A Bird’s Tale

A New Place For Birding Awaits You

Wed, 05/15/2024 - 10:00am

Looking for a new place to go birding? We’ve got just the place for you. It’s called the Perham Stream Birding Trail, and it’s located in Madrid, Maine.

For those who may be a little rusty on their Maine geography, Madrid is located about a 40-minute drive north of Farmington. For the skiers out there, as the crow flies the Perham Stream Birding Trail is only about 5 miles from Saddleback Mountain and 10 miles from Sugarloaf Mountain. The Appalachian Trail passes by just about four and half miles north as well.

This adventure will give you stunning views of the mountain landscape visible from multiple places along the wide and (mostly) easy trails on this new 80-acre preserve of the High Peaks Alliance, a group dedicated to conservation and providing public access to open spaces in that beautiful part of the state.

We visited this weekend (second weekend in May) as bird guides for the Natural Resources Council of Maine’s (NRCM) field trip and had the pleasure of meeting a few folks associated with the High Peaks Alliance while spending a few hours enjoying the birds in this little-known gem of a preserve and learning a little about the NRCM members on the trip.

On arrival, you’ll be struck by the feeling of being in a place that has a distinctly northern feel to it even though it’s only an hour and fifteen minutes north of Augusta. Thanks to modern technology, it’s pretty easy to find on the mostly dirt East Madrid Road, although be aware that, at least when we visited, there was no sign indicating the name of the road where it meets Route 142 about 2.5 miles north of the intersection with well-known Route 4.

There is ample parking at the trailhead, and birders will be delighted to spend time perusing the birds at the many feeders at the nearby home of the original landowner—historian, and bird lover, Carson. When we arrived, twittering tree and barn swallows swirled around in the air above us while a gorgeous male rose-breasted grosbeak wowed us from the nearest bird feeder in a lilac beside Carson’s driveway. A couple of white-crowned sparrows with their jaunty head stripes showed off nicely on the ground under the feeder.

As we began the walk up the slight hill, we heard a Nashville warbler singing from the hillside, loudly singing its “see-bit, see-bit, see-bit tee-tee-tee-tee-tee”.  Later, we heard many more, most staying just out of sight, until, near the end of the trail, we finally had one show off its yellow undersides, gray helmet and white eye ring to our entire group of 16 bird enthusiasts.

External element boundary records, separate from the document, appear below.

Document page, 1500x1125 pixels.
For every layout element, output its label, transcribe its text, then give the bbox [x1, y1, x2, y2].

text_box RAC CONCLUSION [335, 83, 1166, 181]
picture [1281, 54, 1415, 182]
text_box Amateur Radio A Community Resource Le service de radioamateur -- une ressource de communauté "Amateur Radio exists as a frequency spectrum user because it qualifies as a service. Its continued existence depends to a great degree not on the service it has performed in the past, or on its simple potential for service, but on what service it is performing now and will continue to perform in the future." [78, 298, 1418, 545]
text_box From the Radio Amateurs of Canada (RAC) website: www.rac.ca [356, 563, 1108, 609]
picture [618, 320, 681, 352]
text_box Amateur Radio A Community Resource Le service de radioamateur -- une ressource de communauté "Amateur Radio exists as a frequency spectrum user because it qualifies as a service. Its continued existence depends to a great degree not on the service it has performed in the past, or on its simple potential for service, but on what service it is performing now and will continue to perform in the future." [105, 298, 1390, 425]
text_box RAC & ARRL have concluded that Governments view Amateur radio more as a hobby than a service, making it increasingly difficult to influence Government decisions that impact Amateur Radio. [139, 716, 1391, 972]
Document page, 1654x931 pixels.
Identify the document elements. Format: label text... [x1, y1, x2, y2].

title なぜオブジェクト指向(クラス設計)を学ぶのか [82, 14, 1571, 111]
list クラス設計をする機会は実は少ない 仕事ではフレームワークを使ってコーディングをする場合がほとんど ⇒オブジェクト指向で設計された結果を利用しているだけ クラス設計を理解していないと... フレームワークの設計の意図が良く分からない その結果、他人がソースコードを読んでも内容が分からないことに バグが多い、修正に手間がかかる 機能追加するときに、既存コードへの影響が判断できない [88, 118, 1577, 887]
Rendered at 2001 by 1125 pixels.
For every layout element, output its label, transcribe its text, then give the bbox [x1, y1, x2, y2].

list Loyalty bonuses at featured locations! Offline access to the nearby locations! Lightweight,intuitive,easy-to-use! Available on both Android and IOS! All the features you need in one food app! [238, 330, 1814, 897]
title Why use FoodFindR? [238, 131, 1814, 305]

We were delighted to hear the long, melodious song of a winter wren come wafting out of a wet tangle of spruce and fir woods. Golden-crowned kinglets, red-breasted nuthatches, and lots of white-throated sparrows serenading us with their familiar “Old-sam-peabody, peabody, Peabody,” songs were there, too.

A small pocket of migrating warblers popped up near the site of the old post office and schoolhouse, allowing us to combine two of our passions—history and birding! Black-and-white warbler, northern parula, yellow-rumped warbler, and a sharp-looking male black-throated blue warbler bopped around along the forest edge.

But our favorite bird of the day came just as we got back near the trailhead. An evening grosbeak, a bird we don’t get to see that often anymore due to major populations declines, gave its distinctive call and there it was, almost glowing yellow from the middle of a spruce. A little later we saw several more feeding at Carson’s feeders.

We all left feeling content. If you visit Perham Stream Birding Trail, we’re sure you will, too!

Jeffrey V. Wells, Ph.D., is a Fellow of the Cornell Lab of Ornithology and Vice President of Boreal Conservation for National Audubon. Dr. Wells is one of the nation's leading bird experts and conservation biologists. He is a coauthor of the seminal Birds of Mainebook and author of the “Birder’s Conservation Handbook.” His grandfather, the late John Chase, was a columnist for the Boothbay Register for many years. Allison Childs Wells, formerly of the Cornell Lab of Ornithology, is a senior director at the Natural Resources Council of Maine, a nonprofit membership organization working statewide to protect the nature of Maine. Both are widely published natural history writers and are the authors of the popular books, “Maine’s Favorite Birds” (Tilbury House) and “Birds of Aruba, Bonaire, and Curaçao: A Site and Field Guide,” (Cornell University Press).